Veamos dos ejemplos de esto en el cómic. Uno a través del uso de una viñeta y otro mediante la composición de la página. Hacia el final del primer número del volumen, vemos una viñeta en donde aparece Fisk de espaldas, mirando por la ventana mientras habla por teléfono y recibe órdenes. Esta escena aparentemente es transitiva, banal, pero no. Es indicativo que al volver la página nos demos de bruces con una ilustración a toda página con la cara de Fisk, y con el título del segundo episodio: Kingpin. Fisk de espaldas, Kingpin frontalmente. Ese giro es un movimiento significativo y por ello está situado a caballo entre dos episodios, como evolución estructural. Lo interesante de esa viñeta es el diálogo que establece con el lector a través de una iconografía predispuesta: una de las imágenes típica del rey del crimen es la envergadura de su cuerpo en traje blanco y con bastón rematado en diamante, en lo alto de la torre Fisk (desde donde preside su imperio económico), fija la mirada en la ciudad que se despliega a sus pies, a través de las paredes acristaladas. Esa estampa que el lector maneja entra en tensión inmediatamente con la viñeta de Aaron/Dillon. Fisk en vez de Kingpin, camiseta negra en vez del traje de etiqueta, ventana convencional con cortina en lugar del cristal lavada una vez por semana en el piso 44. La visión del skyline neoyorkino es clara: la mirada de Fisk queda por debajo de los edificios, el paisaje actua de modo metonímico para referirse a un poder en ciernes. Una viñeta decisiva que funciona narrativamente en la historia a la vez  que cuestiona la representación tradicional de Kingpin. Ahora resulta que el poder no se da ni se recibe,  se alcanza. Es interesante ver, también, cómo Dillon juega con el volumen del cuerpo de Fisk, donde su espalda o su cabeza generalmente ocupan todo el espacio concedido por el marco. Se trata de un recurso heredado por décadas de figuración del personaje, pero que en este nuevo contexto posmítico nos habla de la ocupación del poder, que toda toma de poder tiene poco de sagrado y mucho de violencia  posteriormente sublimada.


  


El segundo ejemplo es interesante por el uso que Dillon hace de la composición simétrica para reforzar la oposición (y a la vez el paralelismo) entre Castle y Fisk como  variantes de un mismo modelo de construcción mítica.
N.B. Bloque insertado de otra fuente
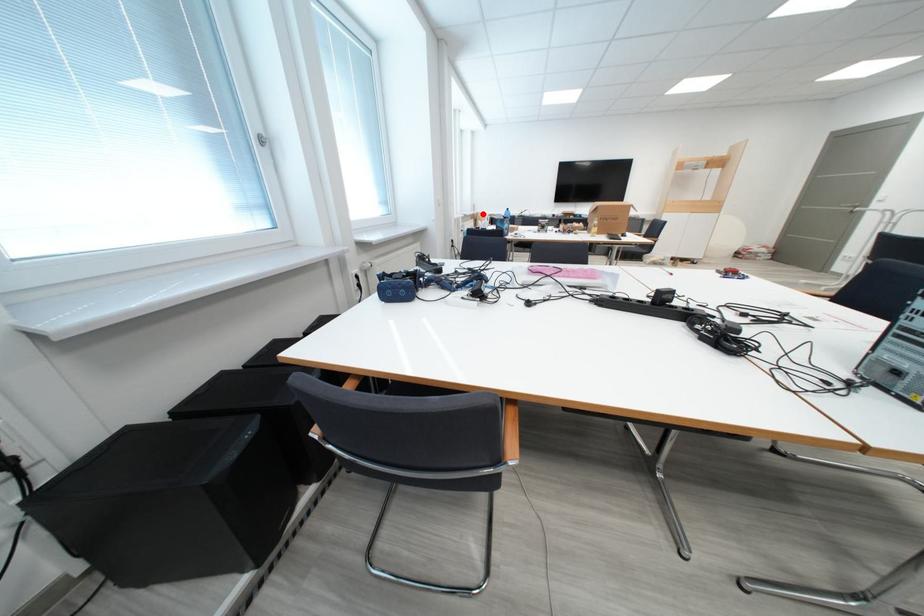
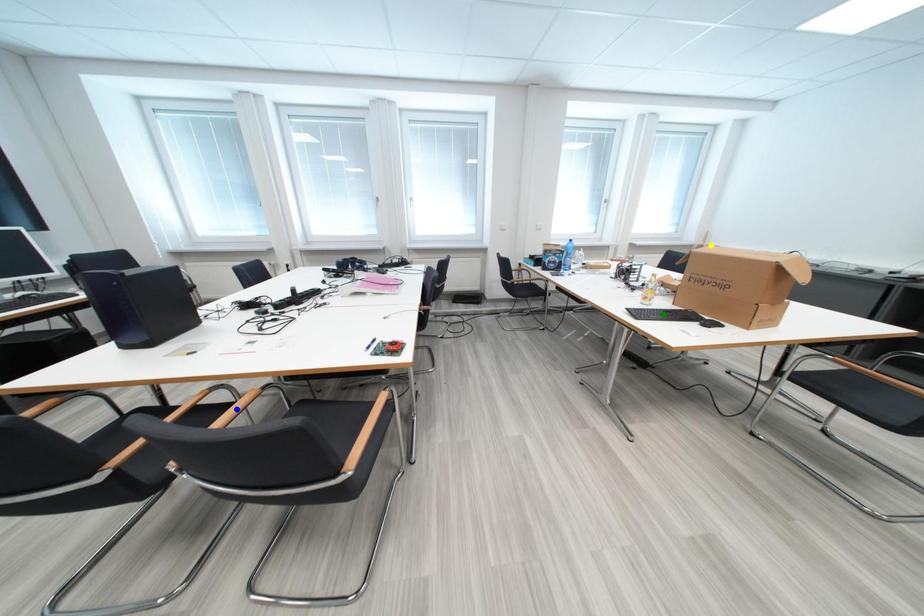
Question: I am providing you with two images of the same scene from different viewpoints. A red point is marked on the first image. You are given multiple points on the second image. Which point in image 2 is actually the same real-world point as the red point in image 1?

Choices:
 (A) yellow point
 (B) green point
 (C) blue point

Answer: (A)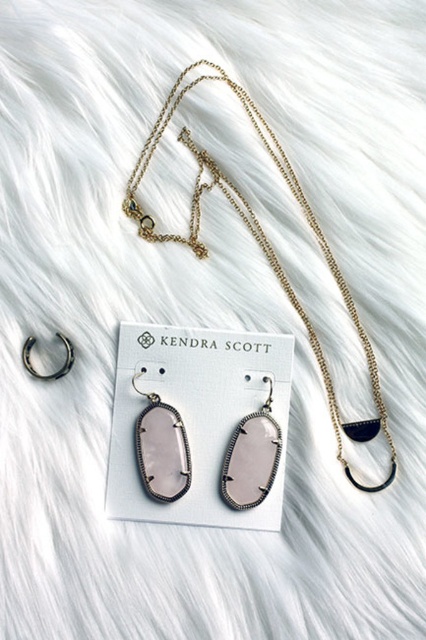
Question: Is gold chain necklace at upper center below pink glass earring at center?

Choices:
 (A) yes
 (B) no

Answer: (B)

Question: Can you confirm if gold chain necklace at upper center is bigger than pink glass earring at center?

Choices:
 (A) yes
 (B) no

Answer: (A)

Question: Which point is closer to the camera?

Choices:
 (A) pink glass earring at center
 (B) gold chain necklace at upper center

Answer: (B)

Question: Which of the following is the farthest from the observer?

Choices:
 (A) pink glass earring at center
 (B) gold chain necklace at upper center

Answer: (A)

Question: Does gold chain necklace at upper center appear over pink glass earring at center?

Choices:
 (A) yes
 (B) no

Answer: (A)

Question: Among these points, which one is nearest to the camera?

Choices:
 (A) (189, 65)
 (B) (236, 488)

Answer: (B)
Se trata de una página del segundo número, dividida en 6 viñetas en las que vemos cómo ambos personajes tratan, sucesivamente, con un grupo de prostitutas. Tanto Fisk como Castle las sobornan para poder difundir u obtener información. Así, la versión de los hechos míticos se reduce a un mero negocio de poder a cambio de discurso. El poder de Punisher y el de Kingpin proviene, como decía, de la elaboración estratégica, de la suma continua e inteligente de viñetas que lleva finalmente al dibujo impactante de la portada, lugar mítico por posición.